In our case, there were 2 imaging features atypical for PNET. First, the tumor was not visualized as a hyper-attenuating mass in the arterial phase and was not detected on contrast-enhanced CT. This might be associated with the high degree of fibrosis. The tumor was covered by a fibrotic capsule, and fibrosis was also observed within the tumor (Fig. 5a); these findings may be responsible for hypoenhancement of the tumor in the late phase of contrast-enhanced CT and EUS. It has been reported that fibrotic changes in the tumor are associated with a poor prognosis. Hypovascular PNET on CT images has been reported to have a high risk of recurrence [18]. There are several reports linking to worse biological features, such as higher tumor cell proliferation rate and poor postoperative survival [19]. Second, the MPD was involved by the tumor as described above. Recently, Nanno et al. [20] reported that MPD involvement was observed in 13 (13%) of 101 patients with well-differentiated PNETs. They also reported that on multivariate analysis, MPD involvement was significantly associated with nodal metastasis and recurrence.
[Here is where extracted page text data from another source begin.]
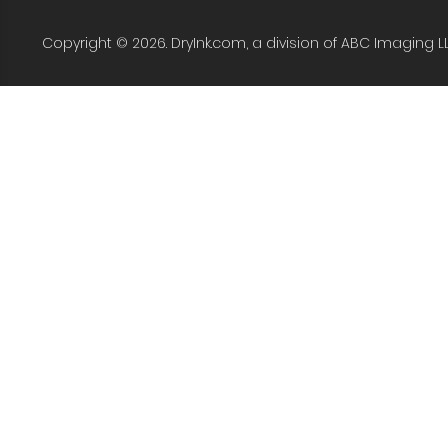
Copyright © 2026. DryInk.com, a division of ABC Imaging L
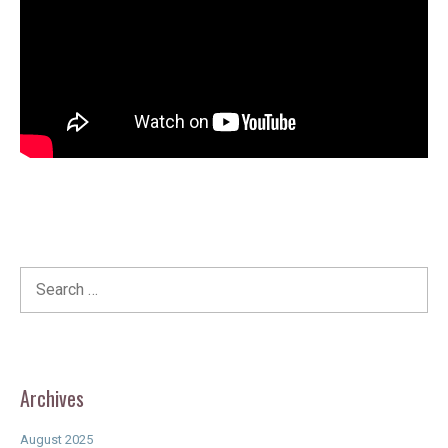
Search
for:
Archives
August 2025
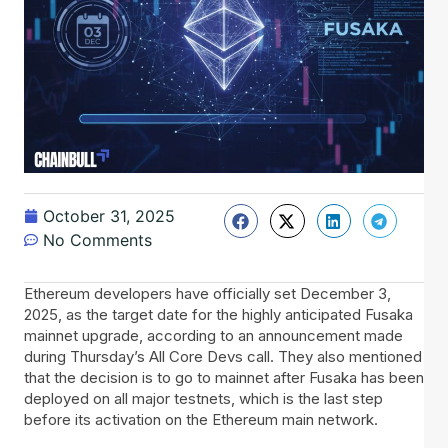
October 31, 2025
No Comments
Ethereum developers have officially set December 3,
2025, as the target date for the highly anticipated Fusaka
mainnet upgrade, according to an announcement made
during Thursday’s All Core Devs call. They also mentioned
that the decision is to go to mainnet after Fusaka has been
deployed on all major testnets, which is the last step
before its activation on the Ethereum main network.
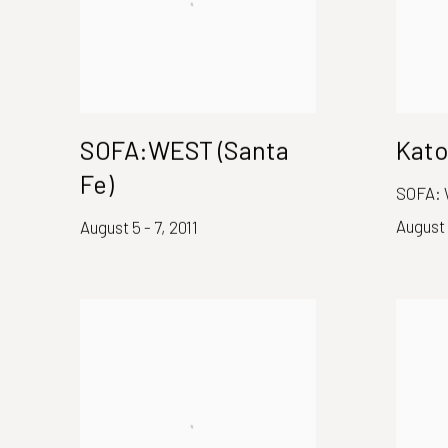
SOFA:WEST (Santa
Kato
Fe)
SOFA: 
August 
August 5 - 7, 2011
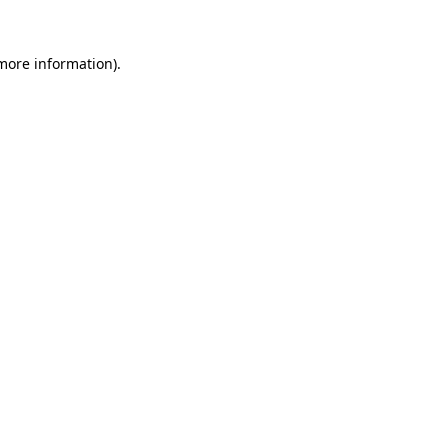
 more information)
.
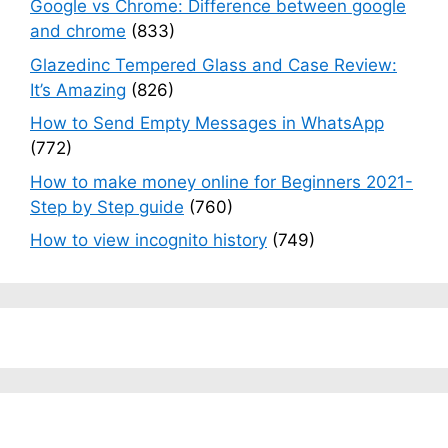
Google vs Chrome: Difference between google
and chrome
(833)
Glazedinc Tempered Glass and Case Review:
It’s Amazing
(826)
How to Send Empty Messages in WhatsApp
(772)
How to make money online for Beginners 2021-
Step by Step guide
(760)
How to view incognito history
(749)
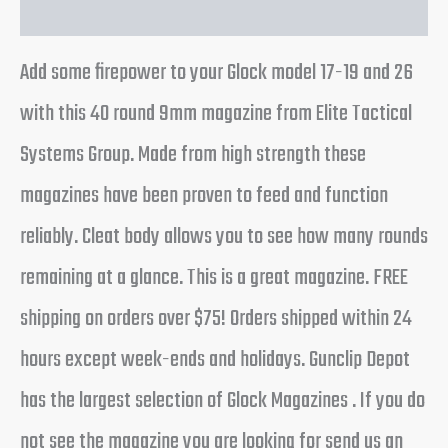
Add some firepower to your Glock model 17-19 and 26
with this 40 round 9mm magazine from Elite Tactical
Systems Group. Made from high strength these
magazines have been proven to feed and function
reliably. Cleat body allows you to see how many rounds
remaining at a glance. This is a great magazine. FREE
shipping on orders over $75! Orders shipped within 24
hours except week-ends and holidays. Gunclip Depot
has the largest selection of Glock Magazines . If you do
not see the magazine you are looking for send us an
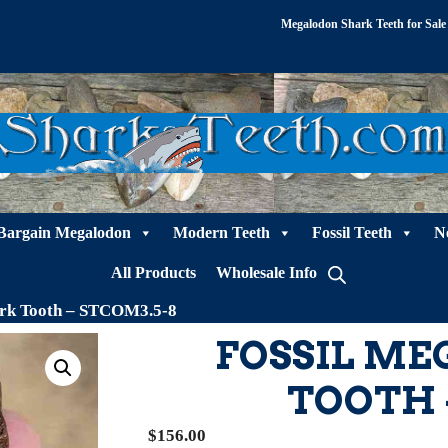
Megalodon Shark Teeth for Sale
Bargain Megalodon
Modern Teeth
Fossil Teeth
N
All Products
Wholesale Info
ark Tooth – STCOM3.5-8
FOSSIL M
TOOTH 
$
156.00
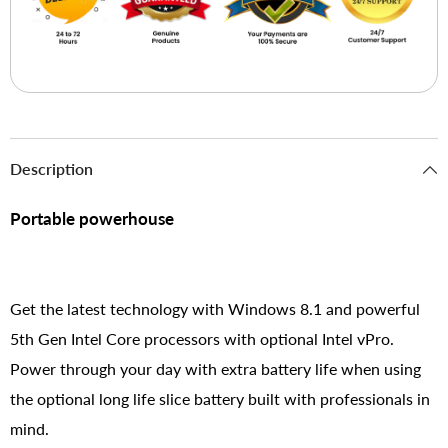
Description
Portable powerhouse
Get the latest technology with Windows 8.1 and powerful
5th Gen Intel Core processors with optional Intel vPro.
Power through your day with extra battery life when using
the optional long life slice battery built with professionals in
mind.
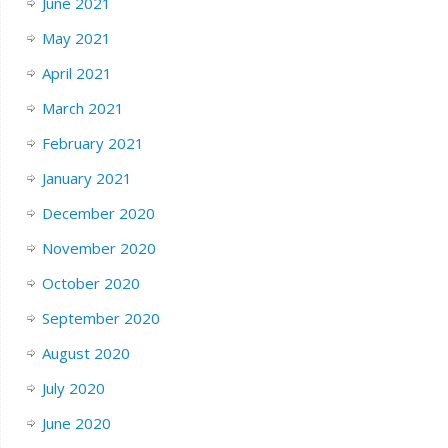
June 2021
May 2021
April 2021
March 2021
February 2021
January 2021
December 2020
November 2020
October 2020
September 2020
August 2020
July 2020
June 2020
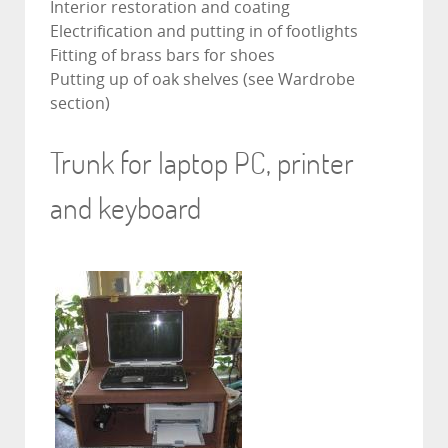
Interior restoration and coating
Electrification and putting in of footlights
Fitting of brass bars for shoes
Putting up of oak shelves (see Wardrobe
section)
Trunk for laptop PC, printer
and keyboard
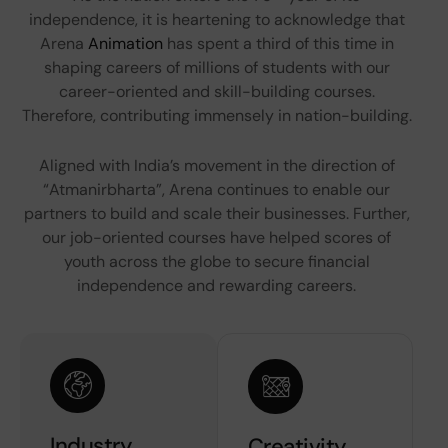
independence, it is heartening to acknowledge that
Arena
Animation
has spent a third of this time in
shaping careers of millions of students with our
career-oriented and skill-building courses.
Therefore, contributing immensely in nation-building.
Aligned with India’s movement in the direction of
“Atmanirbharta”, Arena continues to enable our
partners to build and scale their businesses. Further,
our job-oriented courses have helped scores of
youth across the globe to secure financial
independence and rewarding careers.
Industry
Creativity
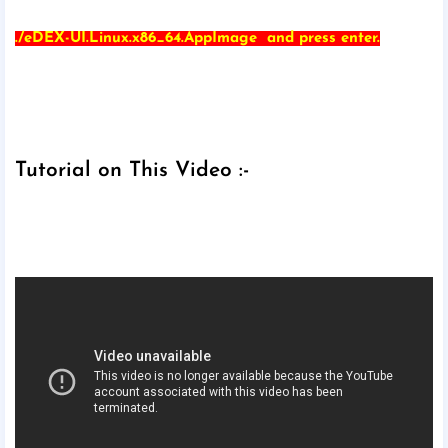
./eDEX-UI.Linux.x86_64.AppImage and press enter.
Tutorial on This Video :-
In general, small PNETs (≤ 2 cm) are known to have better outcomes, especially those that are asymptomatic and incidentally discovered [21]. However, it is also reported that symptomatic and small nonfunctional PNETs (≤ 2 cm) cause obstruction of the bile and/or pancreatic duct and have poor outcomes [22]. Therefore, our case might have a potential risk of an aggressive clinical course due to atypical tumor enhancement, MPD involvement, and presence of symptoms. In fact, although there was no metastasis to the lymph nodes, venous and nerve involvements were seen on histopathology. The patient needs to be followed up carefully.

Conclusions

This was an extremely rare case of PNET with stenosis of MPD leading to pancreatic pleural effusion. Differential diagnosis of a pancreatic neoplasm should be considered, especially when any patient without a history of pancreatitis presents with pleural effusion.